Pricey water in Flint

September 3, 2015

From the September-October issue of News & Letters

Flint, Mich.—This city formerly received its water through a pipeline from Lake Huron that was built by the Detroit Water Department (DWD) to provide water to communities between Lake Huron and Flint in the 1960s. As of April 2014, Flint stopped buying water from the DWD and reverted to using water from the Flint River, as Flint had done before the pipeline from Lake Huron was built. However, problems developed.

The intake from the Flint River is well upstream from any industrial or former industrial area, but the City of Flint found it necessary to use a lot of chlorine, which reacted with organic material in the water to form trihalomethanes. The EPA limits four trihalomethanes—chloroform, bromoform, bromodichloromethane, and dibromochloromethane—to .080 mg per liter. The level of total trihalomethanes has been as high as .099 mg per liter, which can lead to cancer and other medical problems in susceptible people. A new pipeline to Lake Huron that will be independent of the DWD is expected to be completed in 2016.

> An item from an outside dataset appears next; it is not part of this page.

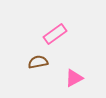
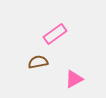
pink triangle: moved 1 px down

Even before Flint reverted to Flint River water, there was a big rate hike in 2011. We pay an average of $140 per month for water. In early August, Judge Archie Hayman ordered the City of Flint to cut water rates by 35% and stop water disconnections and liens for past due water bills immediately. He said that the City had illegally transferred $15.7 million in water and sewer funds in 2007 to the general fund.

The high water rates also result from Flint repaying water and sewer loans to Michigan. The current population of under 100,000 is paying for an infrastructure built for a city of 200,000 residents.